Your instructions: Copy every line of the material below word for word, leaving the pictures out of your answer.

━━━ Source material

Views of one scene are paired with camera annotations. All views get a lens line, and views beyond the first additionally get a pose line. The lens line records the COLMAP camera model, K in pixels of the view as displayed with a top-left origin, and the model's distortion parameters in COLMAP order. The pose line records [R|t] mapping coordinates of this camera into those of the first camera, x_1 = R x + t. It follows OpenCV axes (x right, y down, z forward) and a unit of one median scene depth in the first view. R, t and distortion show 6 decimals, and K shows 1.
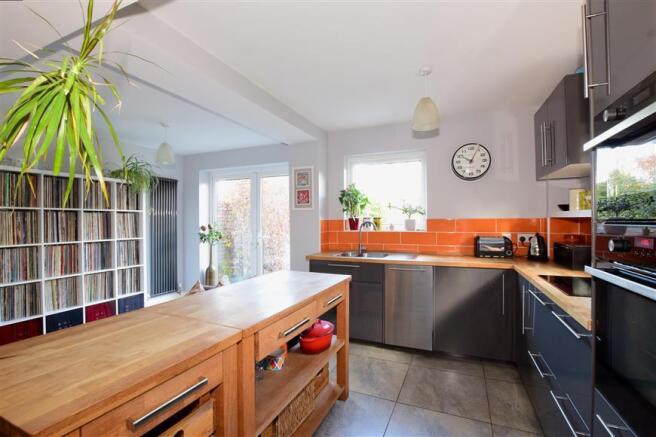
lens RADIAL K [[300.0, 0, 328.0], [0, 300.0, 218.5], [0, 0, 1]] dist [-0.023942, -0.000030]
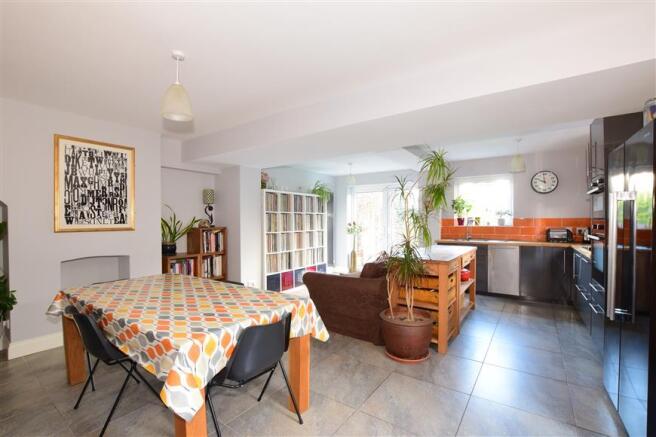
lens RADIAL K [[300.0, 0, 328.0], [0, 300.0, 218.5], [0, 0, 1]] dist [-0.023942, -0.000030]
pose [[0.982673, 0.001049, -0.185343, -0.328558], [-0.000838, 0.999999, 0.001213, 0.001093], [0.185344, -0.001037, 0.982673, -0.696627]]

━━━━━━

Response to this exercise:
Views of one scene are paired with camera annotations. All views get a lens line, and views beyond the first additionally get a pose line. The lens line records the COLMAP camera model, K in pixels of the view as displayed with a top-left origin, and the model's distortion parameters in COLMAP order. The pose line records [R|t] mapping coordinates of this camera into those of the first camera, x_1 = R x + t. It follows OpenCV axes (x right, y down, z forward) and a unit of one median scene depth in the first view. R, t and distortion show 6 decimals, and K shows 1.
lens RADIAL K [[300.0, 0, 328.0], [0, 300.0, 218.5], [0, 0, 1]] dist [-0.023942, -0.000030]
lens RADIAL K [[300.0, 0, 328.0], [0, 300.0, 218.5], [0, 0, 1]] dist [-0.023942, -0.000030]
pose [[0.982673, 0.001049, -0.185343, -0.328558], [-0.000838, 0.999999, 0.001213, 0.001093], [0.185344, -0.001037, 0.982673, -0.696627]]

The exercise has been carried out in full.